Portraits : ma mère et moi

13/09/2020

Nous portons toutes deux un visage un peu lourd sur le bas, des yeux qui se cachent dans la peau, une coiffure qui exprime ses remous et fait part de ses hésitations. Mais ton teint est à la crème de jour et le mien au jour tout simplement. Un visage d’autoroute sépare le mien du tien, un visage qui s’étire des sommets béton-cadré jusqu’aux pistes, aux chevreuils, aux sangliers. Oui j’abruti ma peau quand tu lisses la tienne. Nos salles de bain ne sont pas deux mêmes, j’y soigne mes griffures et mes ongles teintés de prune quand toi tu les limes et songe à leur courbure. J’ensauvage, tu disciplines. Je bruisse mon visage d’un vent qui étire sa gamme du tilleul au saule, tu abreuves le tien d’un fourbi que je n’arrive pas à démêler: ding, vroum, clac,dring, bla, tap, pschit, cloc.

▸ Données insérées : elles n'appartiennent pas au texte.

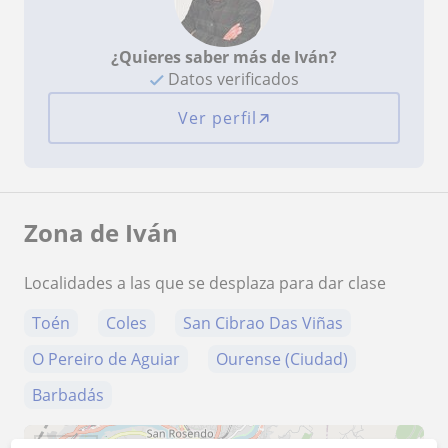
¿Quieres saber más de Iván?
Datos verificados
Ver perfil
Zona de Iván
Localidades a las que se desplaza para dar clase
Toén
Coles
San Cibrao Das Viñas
O Pereiro de Aguiar
Ourense (Ciudad)
Barbadás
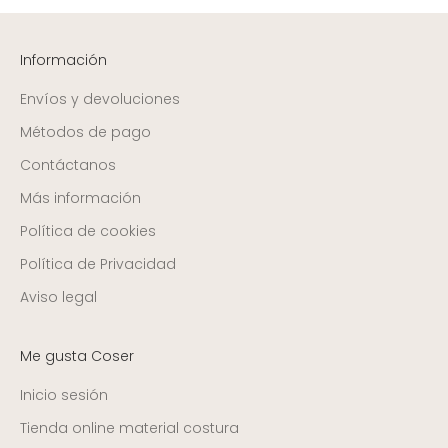
Información
Envíos y devoluciones
Métodos de pago
Contáctanos
Más información
Política de cookies
Política de Privacidad
Aviso legal
Me gusta Coser
Inicio sesión
Tienda online material costura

Nos narines non plus ne se ressemblent pas. Quand j’élève le haut de mon crâne vers le ciel, c’est vers le sillon de mes pas que mon nez s’affaire. Mes narines conversent avec la cité du sol pendant que je perds mes pensées et les retrouve heureuses et enrichies de leur vagabondage. Tes idées préfèrent les étages et le fil de ta pensée a les traits d’un ascenseur. Ainsi la verticalité est de mise, pour ne pas chambouler d’équilibre, les narines un peu relevées, ton nez perce l’air de la rue.
Nos joues sont des marées de lumière, elles parlent en couleur, expirent et sombrent plusieurs fois par jour. Mais les miennes sont capables de crever dans des métros sous terre, quant aux tiennent, c’est l’éloignement des magasins qui les indisposent et les fait taire.
Pour se retrouver on aurait pu construire au fond des yeux de chacune, un jardin, de ces lieux germant et discipliné à la fois; tu y aurais mis de ta rigueur et moi de mon entrain.